Why is the retirement comissioner engaged in undermining entitlements for pensioners? Is that part of her job description? Given the impending boom in demand for services for the retired, should she not be advocating for capacity increases and additional training to relieve inflationary pressures here before they arrise?
My comment about the Retirement Commissioner will probably come up later.
It’s 12.52 22/1 now. I will put the link to Radionz item of the Commissioner below. I think some have not been able to access this easily. I have found that if the link is put in the subject heading window in a new tab, it goes through okay to the item summary with the listen button at top.
http://www.radionz.co.nz/national/programmes/the-weekend/audio/201830221/commissioned-retirement-commissioner-diane-maxwell
Don’t like the result?, Protest
Don’t like the policies?, Protest
Got an axe to grind?, Protest
Yawn, do something useful such as get a job, get a haircut and have a shower….
[away you go troll, 2 weeks. – weka]
[2 weeks is Waitangi Day, so better to make it 3 weeks. – weka]
[TheStandard: A moderator moved this comment to Open Mike as being off topic or irrelevant in the post it was made in.
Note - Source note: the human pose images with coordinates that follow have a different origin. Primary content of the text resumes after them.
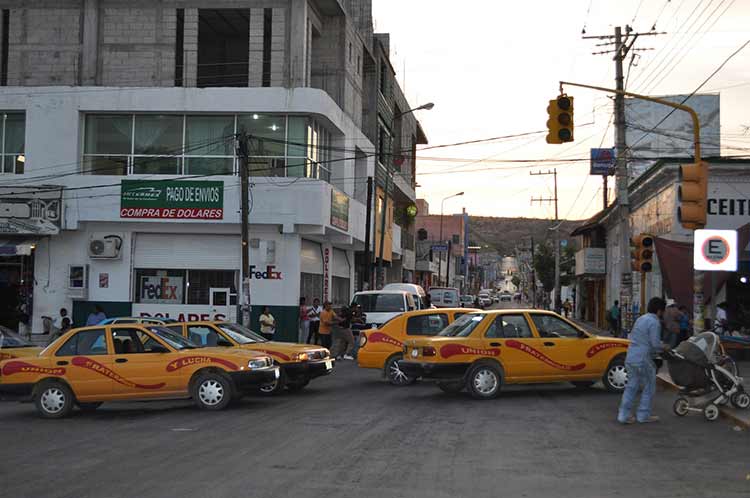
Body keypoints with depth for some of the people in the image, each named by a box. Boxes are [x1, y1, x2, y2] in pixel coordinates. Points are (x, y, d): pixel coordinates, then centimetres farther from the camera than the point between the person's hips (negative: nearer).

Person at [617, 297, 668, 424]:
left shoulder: (640, 319, 15)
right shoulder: (654, 323, -12)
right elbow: (656, 344, -19)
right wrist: (664, 348, 3)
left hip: (630, 358, 8)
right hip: (643, 360, -8)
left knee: (631, 387, 12)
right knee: (649, 388, 7)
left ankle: (624, 415, 9)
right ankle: (643, 415, 12)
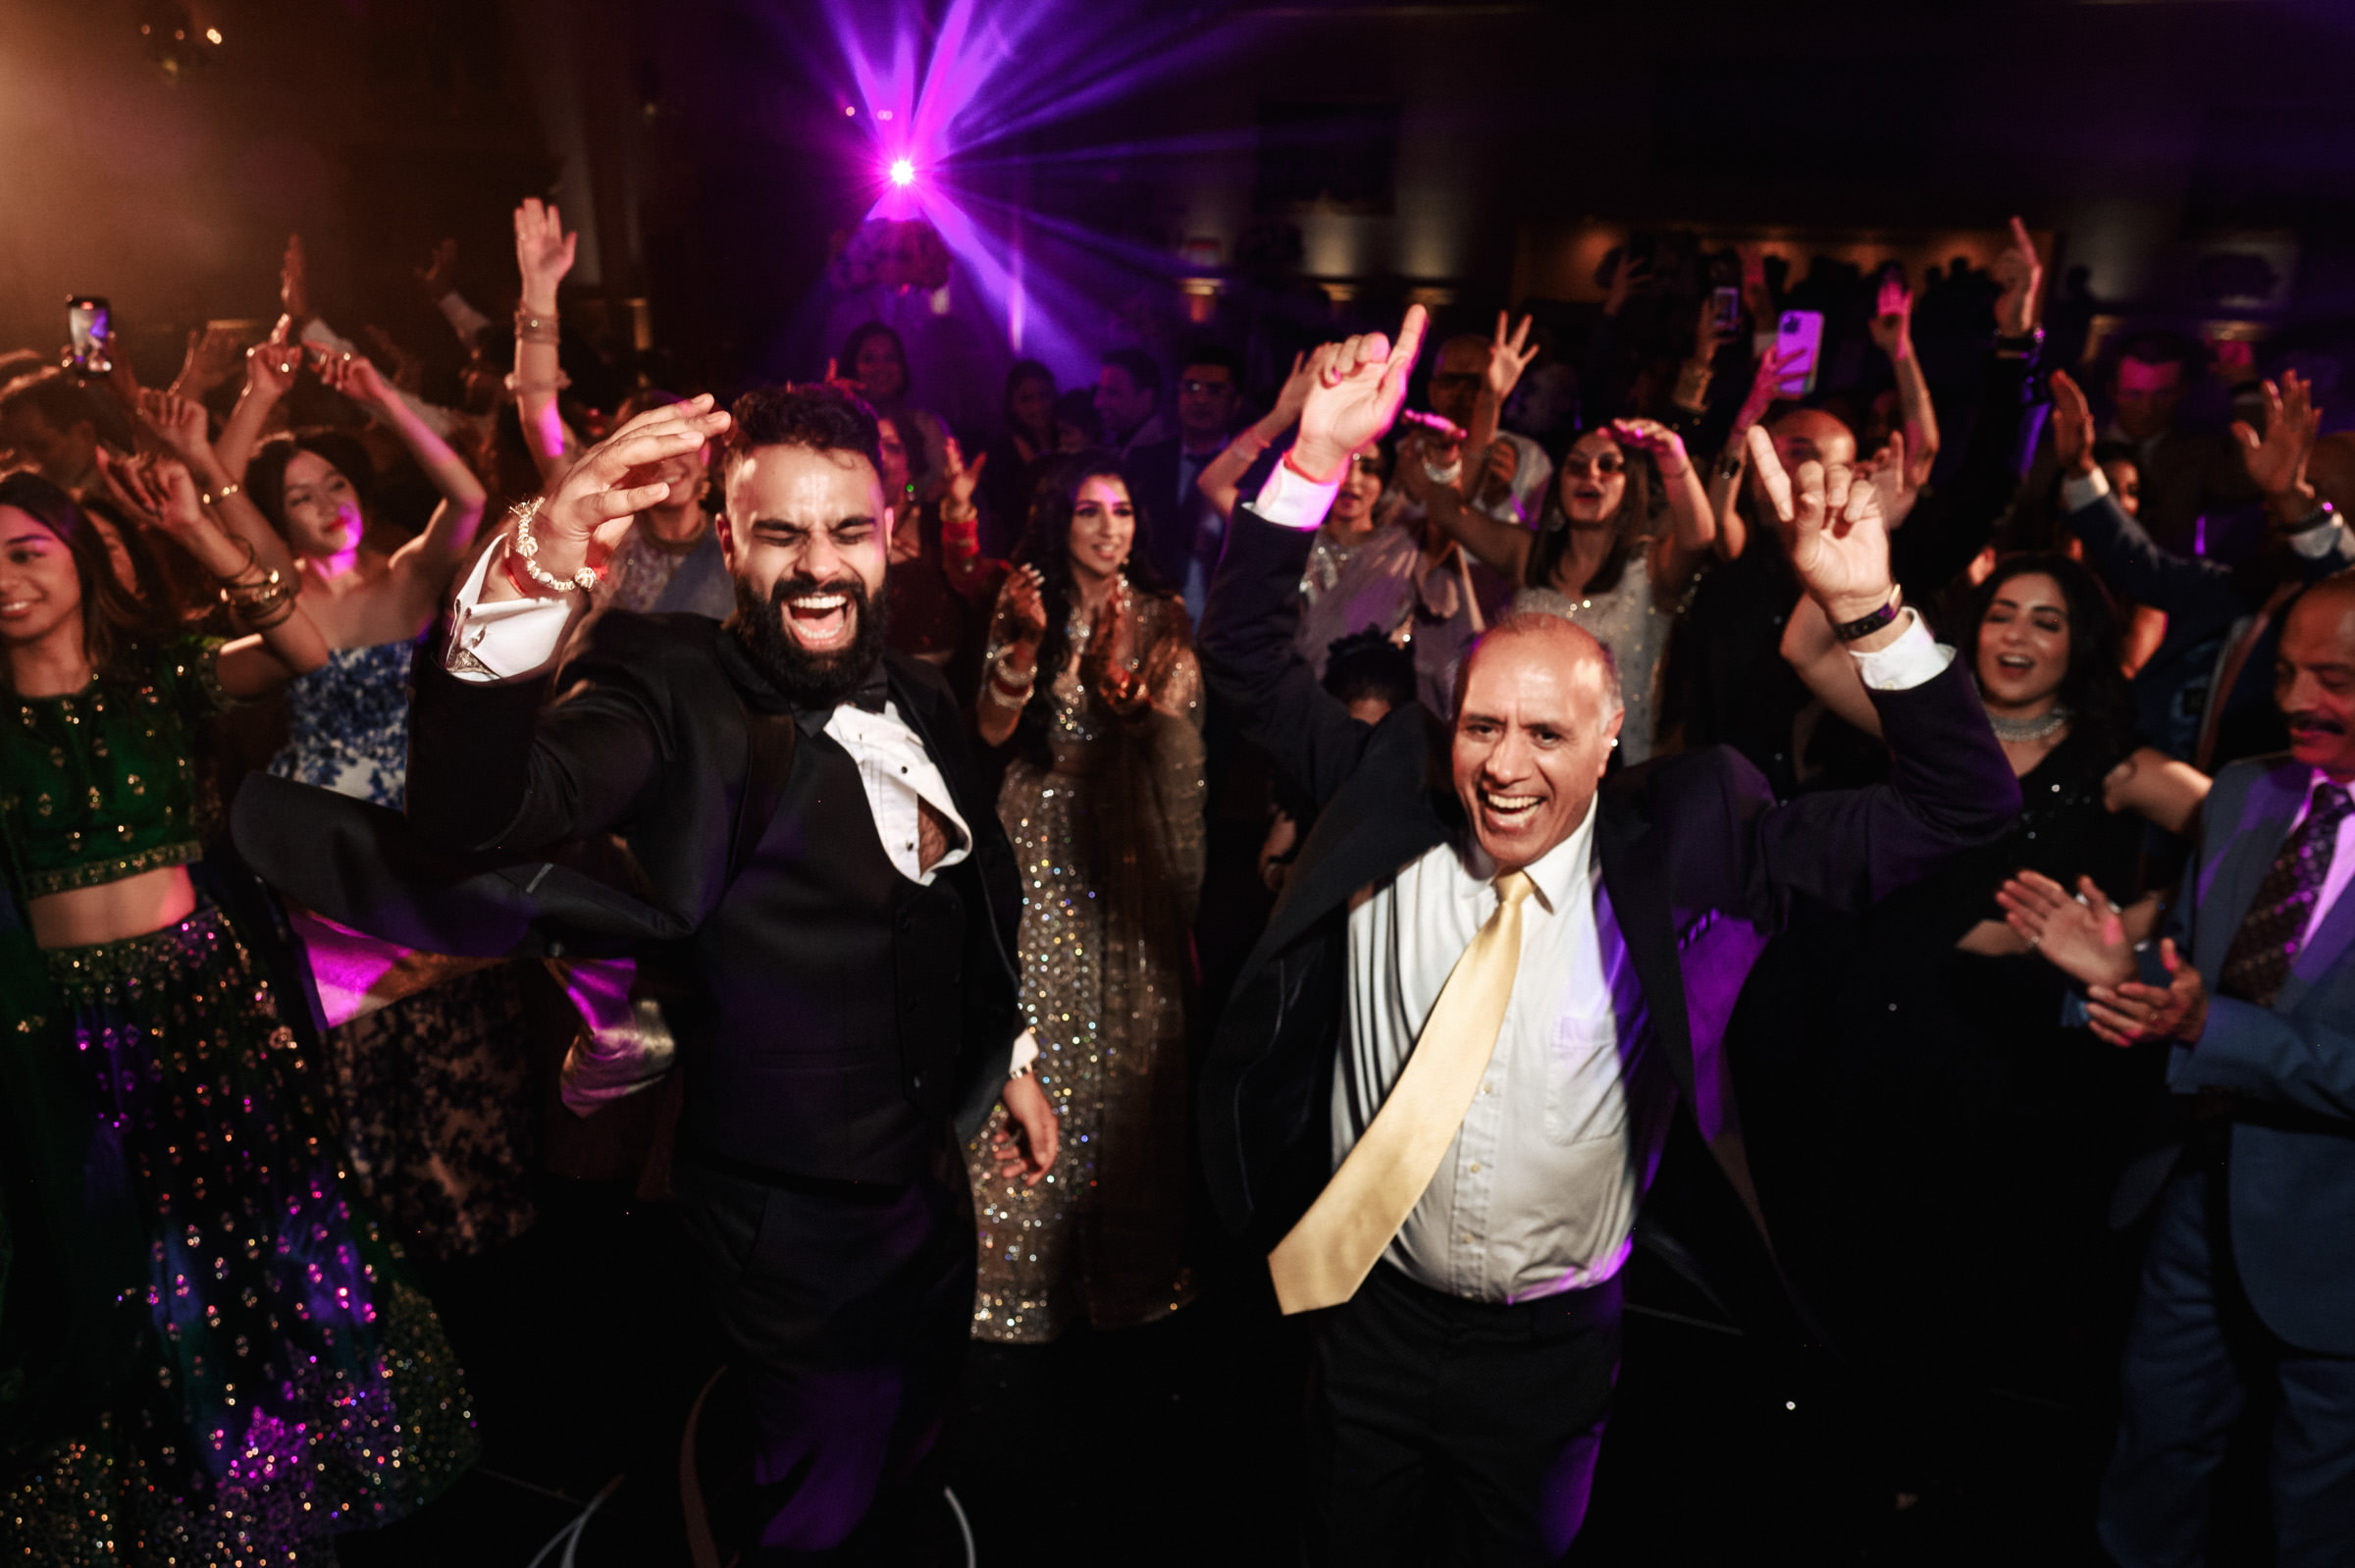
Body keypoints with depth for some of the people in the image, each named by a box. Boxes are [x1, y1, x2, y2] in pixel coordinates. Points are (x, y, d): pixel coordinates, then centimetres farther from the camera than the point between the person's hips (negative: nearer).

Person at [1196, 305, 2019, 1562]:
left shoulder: (1675, 850, -16)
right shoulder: (1388, 810, -12)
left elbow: (1963, 807, -17)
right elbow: (1245, 654, -11)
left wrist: (1870, 610, -31)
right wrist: (1318, 457, -23)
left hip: (1555, 1349, -1)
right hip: (1369, 1317, 2)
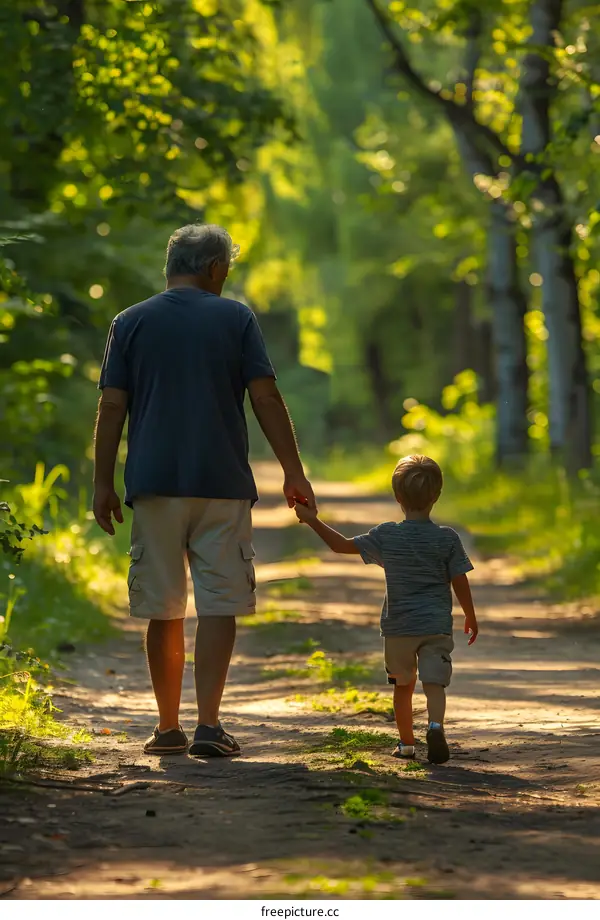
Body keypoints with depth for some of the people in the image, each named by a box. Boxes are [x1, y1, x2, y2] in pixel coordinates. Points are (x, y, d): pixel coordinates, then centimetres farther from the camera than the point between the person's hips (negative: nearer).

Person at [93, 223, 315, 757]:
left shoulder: (131, 323, 6)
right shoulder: (236, 318, 3)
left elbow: (112, 407, 1)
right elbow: (267, 399, -2)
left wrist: (104, 483, 6)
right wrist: (295, 474, 4)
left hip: (154, 485, 2)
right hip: (222, 484, -1)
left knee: (163, 612, 8)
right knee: (218, 606, 0)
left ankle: (168, 728, 14)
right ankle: (209, 725, -9)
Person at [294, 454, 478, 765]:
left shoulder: (386, 536, -5)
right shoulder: (448, 539, -6)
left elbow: (343, 545, 1)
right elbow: (460, 583, -3)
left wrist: (313, 521, 11)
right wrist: (471, 618, 11)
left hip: (398, 627, 2)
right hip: (437, 626, -1)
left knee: (403, 686, 18)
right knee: (434, 683, -6)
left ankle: (406, 742, 25)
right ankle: (436, 724, -32)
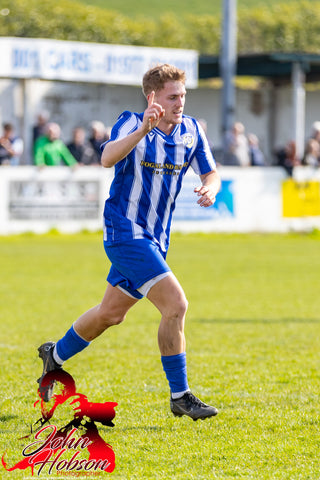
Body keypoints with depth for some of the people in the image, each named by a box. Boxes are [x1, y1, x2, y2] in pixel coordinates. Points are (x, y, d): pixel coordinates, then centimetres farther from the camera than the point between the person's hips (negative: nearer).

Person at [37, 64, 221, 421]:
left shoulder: (191, 130, 4)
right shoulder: (131, 124, -14)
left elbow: (211, 174, 12)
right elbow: (108, 158, -33)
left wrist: (210, 188, -13)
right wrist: (144, 129, -47)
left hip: (154, 238, 7)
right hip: (125, 231, -7)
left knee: (111, 313, 19)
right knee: (175, 305, -18)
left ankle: (55, 355, 42)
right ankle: (180, 397, -8)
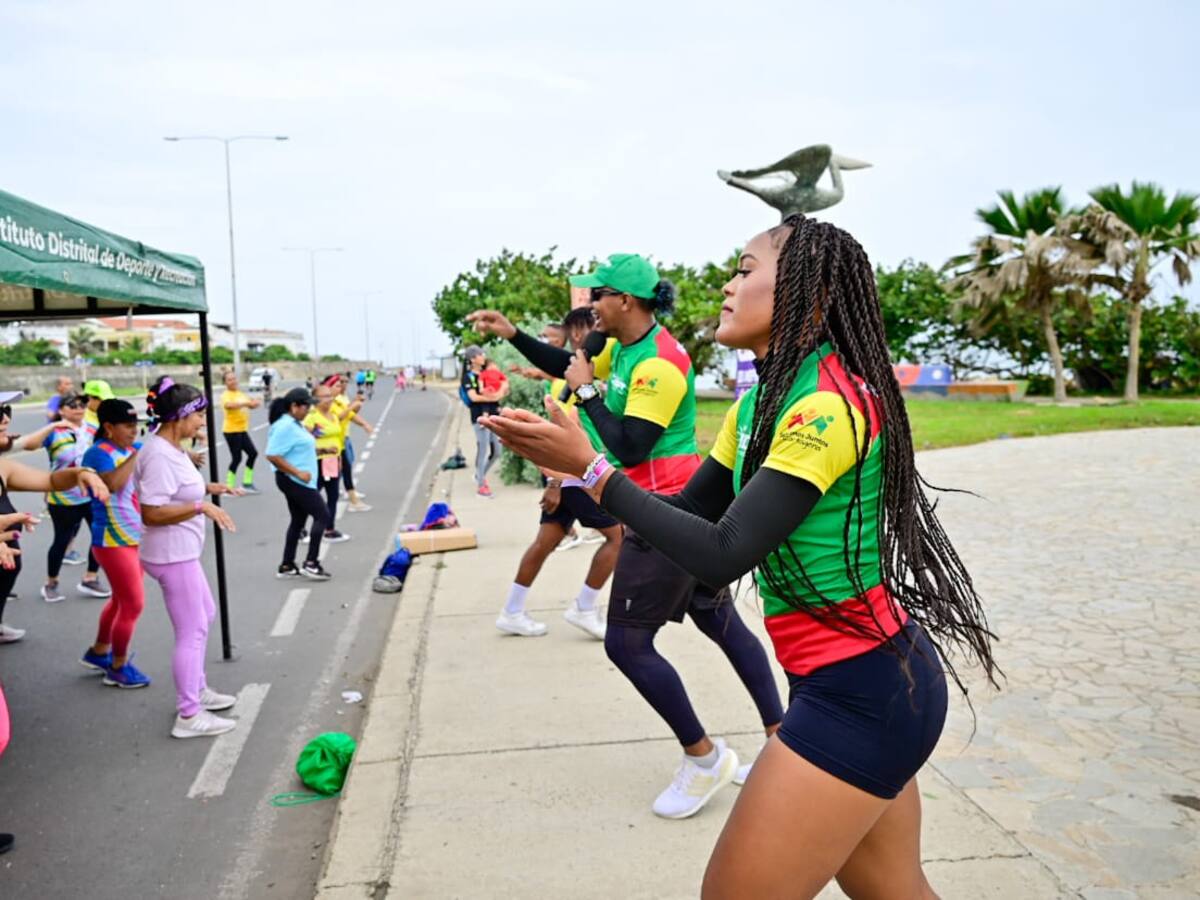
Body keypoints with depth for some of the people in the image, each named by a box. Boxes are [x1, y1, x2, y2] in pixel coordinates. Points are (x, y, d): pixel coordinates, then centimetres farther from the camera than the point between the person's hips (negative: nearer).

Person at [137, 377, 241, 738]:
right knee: (191, 632, -1)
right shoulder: (160, 456, -23)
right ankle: (189, 716, 10)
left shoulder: (172, 448, 7)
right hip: (172, 555, -11)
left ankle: (197, 689, 39)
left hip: (181, 552, 11)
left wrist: (207, 487, 10)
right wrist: (202, 507, -30)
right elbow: (151, 513, -28)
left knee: (205, 617, 24)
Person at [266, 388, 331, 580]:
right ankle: (311, 563, -1)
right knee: (322, 515, -5)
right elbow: (272, 456, -24)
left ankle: (286, 567, 20)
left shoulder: (295, 424, 13)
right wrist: (298, 473, -23)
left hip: (298, 482, 10)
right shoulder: (285, 426, -19)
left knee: (298, 521, 14)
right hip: (294, 481, -10)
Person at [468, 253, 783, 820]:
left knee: (627, 644, -3)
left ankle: (703, 758, 10)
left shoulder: (659, 363, -20)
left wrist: (587, 393, -15)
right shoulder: (625, 348, 8)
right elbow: (570, 367, 22)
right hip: (683, 511, 10)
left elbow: (629, 448, -24)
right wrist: (511, 335, 13)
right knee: (723, 624, 15)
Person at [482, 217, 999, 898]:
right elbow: (691, 513, 9)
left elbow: (722, 555, -25)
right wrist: (575, 467, -3)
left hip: (863, 691, -9)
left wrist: (589, 466, -22)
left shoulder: (829, 403, -21)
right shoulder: (764, 400, 8)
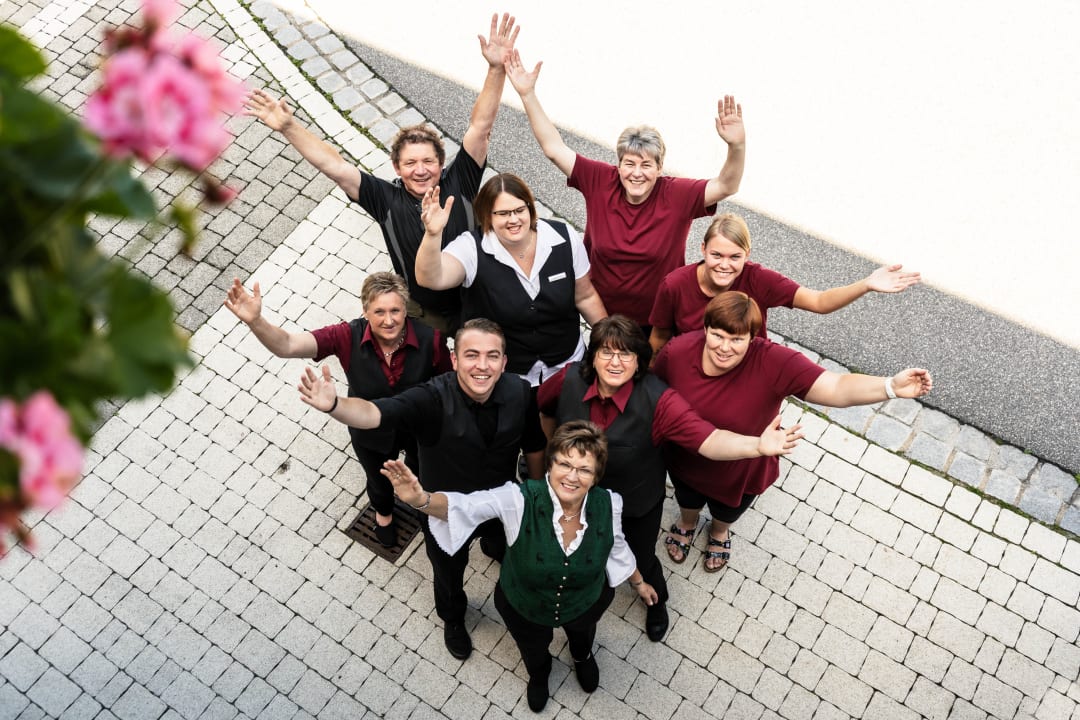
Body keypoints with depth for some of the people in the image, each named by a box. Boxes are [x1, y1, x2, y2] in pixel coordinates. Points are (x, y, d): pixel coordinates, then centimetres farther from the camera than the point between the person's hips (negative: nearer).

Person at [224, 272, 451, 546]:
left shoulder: (430, 339, -35)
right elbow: (287, 346, -43)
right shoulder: (348, 337, -35)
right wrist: (254, 321, -62)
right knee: (379, 480, 33)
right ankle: (383, 512, 72)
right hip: (371, 434, 0)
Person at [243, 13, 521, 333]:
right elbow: (334, 166, -21)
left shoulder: (459, 183, -16)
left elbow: (480, 127, -24)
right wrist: (288, 127, -28)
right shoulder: (387, 200, -16)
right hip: (420, 315, 0)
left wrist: (496, 69, -34)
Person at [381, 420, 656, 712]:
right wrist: (421, 500, -76)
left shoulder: (606, 505, -31)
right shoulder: (521, 499, -41)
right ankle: (539, 675, 73)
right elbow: (465, 506, -54)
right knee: (533, 651, 34)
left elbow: (616, 547, -9)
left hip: (585, 604, 2)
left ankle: (582, 657, 77)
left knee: (583, 634, 38)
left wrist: (638, 583, 9)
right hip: (524, 608, -1)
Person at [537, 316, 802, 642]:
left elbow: (708, 439, -46)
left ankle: (657, 601, 61)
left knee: (642, 559, 25)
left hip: (637, 504, -2)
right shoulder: (569, 380, -27)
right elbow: (539, 407, -5)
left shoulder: (658, 400, -35)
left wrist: (757, 445, -62)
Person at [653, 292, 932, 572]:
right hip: (686, 463, 1)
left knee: (727, 513, 34)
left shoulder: (772, 362, -39)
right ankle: (687, 524, 72)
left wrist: (891, 387, -62)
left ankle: (719, 532, 71)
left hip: (741, 473, 0)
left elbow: (836, 389, -47)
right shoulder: (677, 352, -31)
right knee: (688, 502, 35)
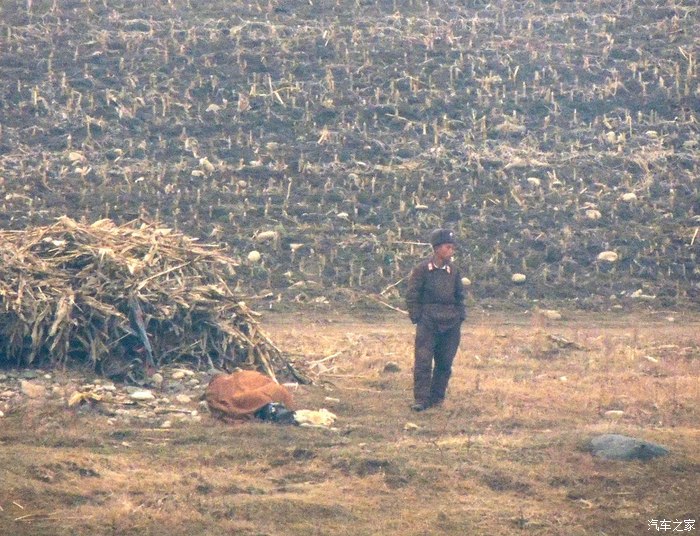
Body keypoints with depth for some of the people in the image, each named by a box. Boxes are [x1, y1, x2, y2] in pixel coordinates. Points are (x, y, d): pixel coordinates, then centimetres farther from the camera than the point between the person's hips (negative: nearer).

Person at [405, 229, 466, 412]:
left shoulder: (453, 270, 10)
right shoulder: (422, 269, -4)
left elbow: (459, 295, 20)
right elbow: (412, 295, -2)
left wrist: (460, 317, 11)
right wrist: (417, 318, -7)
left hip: (450, 324, 5)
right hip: (428, 322, -5)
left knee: (445, 363, 6)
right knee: (423, 362, -9)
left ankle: (437, 398, 16)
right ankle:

Be more careful in future.]
You forgot to mention yell racism and sexism.
Or lynch mob the arrogant right who like to denigrate and label those who actually give a damn about others!
Welcome back 😉
This will be a sub-set of the Hilary vote feeling good about themselves but, like the Occupy Movement, achieving no effective change because they are only ever preaching to the converted.
Rather than making an effort to understand how the people they need to win over think and changing the strategy to fit. Whining and stomping feet ‘aint it.
Still, I guess some people got some much needed exercise, so it’s not all a waste of time.